Cette nuit-là, dans leur petit hôtel de montagne, Servaz rêva qu’il était dans le métro parisien et qu’il apercevait Gustav au milieu de la foule. Le cœur battant, il se levait et se faufilait en jouant des coudes dans l’allée centrale pour rejoindre le garçon, tandis que la rame entrait dans une station baptisée Saint-Martin. Il ne se souvenait d’aucune station portant ce nom. Saint-Michel, Saint-Sulpice, Saint-Ambroise, Saint-Germain-des-Prés, Saint-Philippe-du-Roule, d’accord… Mais pas de Saint-Martin. Sauf dans son rêve. Les passagers qu’il repoussait lui jetaient des regards hostiles, réprobateurs. Après maints efforts, il allait l’atteindre lorsque la rame s’immobilisa ; les portes s’ouvrirent et la foule descendit. Servaz se précipita sur le quai. Gustav se dirigeait déjà vers l’Escalator. Il continua de bousculer les gens, mais une masse toujours plus compacte le ralentissait, le repoussait même loin du garçon.

— GUSTAV ! hurla-t-il.

Le gamin se retourna. Le regarda. Il eut l’impression que son cœur allait exploser de joie. Mais voilà que la peur se lisait dans les yeux de l’enfant et qu’il se mettait à son tour à fendre la foule… pour le fuir ! Un gamin de cinq ans. Seul dans le métro. Servaz grimpait maintenant deux par deux les marches de l’Escalator, repoussant les corps qui lui faisaient obstacle avec l’énergie du désespoir. Il atteignit le carrefour de couloirs au sommet. S’immobilisa. Il n’y avait plus personne. Les couloirs s’étaient vidés d’un coup.

Il était seul.

Il regarda les interminables corridors autour de lui, mais il n’y avait pas âme qui vive à l’horizon. Le silence lui-même lui semblait avoir une fréquence particulière. Il fit volte-face. L’Escalator qu’il avait emprunté était pareillement vide — ses marches défilaient inutilement —, de même que le quai en bas. Il appela Gustav, mais seul l’écho lui répondit. Il était perdu. Seul. Il lui sembla soudain que ces couloirs étaient sans issue, sans espoir. Qu’il était enfermé ici, dans ces souterrains, pour l’éternité. Il voulut crier mais, au lieu de cela, il se réveilla. Kirsten dormait. Il entendait sa respiration.
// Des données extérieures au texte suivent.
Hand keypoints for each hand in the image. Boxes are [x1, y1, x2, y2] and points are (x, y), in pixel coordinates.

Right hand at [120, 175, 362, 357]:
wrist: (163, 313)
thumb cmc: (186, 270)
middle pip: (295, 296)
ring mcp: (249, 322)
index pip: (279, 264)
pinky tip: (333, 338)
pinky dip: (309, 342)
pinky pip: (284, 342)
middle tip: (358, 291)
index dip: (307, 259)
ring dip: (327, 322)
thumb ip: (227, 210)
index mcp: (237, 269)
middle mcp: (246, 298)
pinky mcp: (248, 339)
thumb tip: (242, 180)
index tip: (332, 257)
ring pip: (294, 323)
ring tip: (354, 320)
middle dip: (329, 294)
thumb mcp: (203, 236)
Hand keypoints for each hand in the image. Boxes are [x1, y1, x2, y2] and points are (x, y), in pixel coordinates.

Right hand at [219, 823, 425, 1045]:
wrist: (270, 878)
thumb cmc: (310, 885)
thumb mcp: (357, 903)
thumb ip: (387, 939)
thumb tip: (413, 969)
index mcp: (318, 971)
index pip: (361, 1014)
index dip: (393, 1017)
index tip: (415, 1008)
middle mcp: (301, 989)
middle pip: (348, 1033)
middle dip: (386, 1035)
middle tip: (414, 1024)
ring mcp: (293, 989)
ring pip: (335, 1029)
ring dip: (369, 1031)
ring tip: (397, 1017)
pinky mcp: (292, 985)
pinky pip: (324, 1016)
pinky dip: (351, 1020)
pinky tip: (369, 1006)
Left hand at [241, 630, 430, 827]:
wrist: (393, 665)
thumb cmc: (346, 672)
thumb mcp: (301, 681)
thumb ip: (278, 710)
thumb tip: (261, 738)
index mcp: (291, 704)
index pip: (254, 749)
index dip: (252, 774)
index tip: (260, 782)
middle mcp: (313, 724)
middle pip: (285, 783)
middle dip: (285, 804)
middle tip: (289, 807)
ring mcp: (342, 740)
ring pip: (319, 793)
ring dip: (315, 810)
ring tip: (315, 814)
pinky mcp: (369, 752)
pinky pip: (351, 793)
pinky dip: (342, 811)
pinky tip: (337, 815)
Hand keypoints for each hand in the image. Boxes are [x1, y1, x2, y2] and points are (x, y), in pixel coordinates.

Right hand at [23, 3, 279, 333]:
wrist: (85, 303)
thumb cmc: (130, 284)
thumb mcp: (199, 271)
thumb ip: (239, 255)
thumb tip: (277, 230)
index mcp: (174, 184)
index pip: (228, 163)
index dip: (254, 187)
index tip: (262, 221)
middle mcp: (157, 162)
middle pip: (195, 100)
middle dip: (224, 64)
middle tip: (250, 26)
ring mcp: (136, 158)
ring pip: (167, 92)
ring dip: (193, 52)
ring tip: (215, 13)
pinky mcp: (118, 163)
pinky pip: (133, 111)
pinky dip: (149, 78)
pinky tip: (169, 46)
Ils n’avaient pas tiré les rideaux et une légère phosphorescence dessinait un rectangle de clarté au niveau de la fenêtre, dans la pénombre bleutée, irréelle, de la chambre. Il repoussa le drap et l’édredon de duvet, s’approcha de la croisée. Colla son visage à la vitre. Là-bas, toutes les lumières du chalet étaient éteintes et le bâtiment était plongé dans l’obscurité. Sa silhouette noire se découpait sur la nuit plus claire, elle avait quelque chose d’hostile et d’inquiétant. Tout autour, le paysage de neige lui fit penser aux douves d’un château fort, protégeant ses occupants de l’envahisseur.

Puis la buée sur la vitre troubla sa vision et il retourna au lit.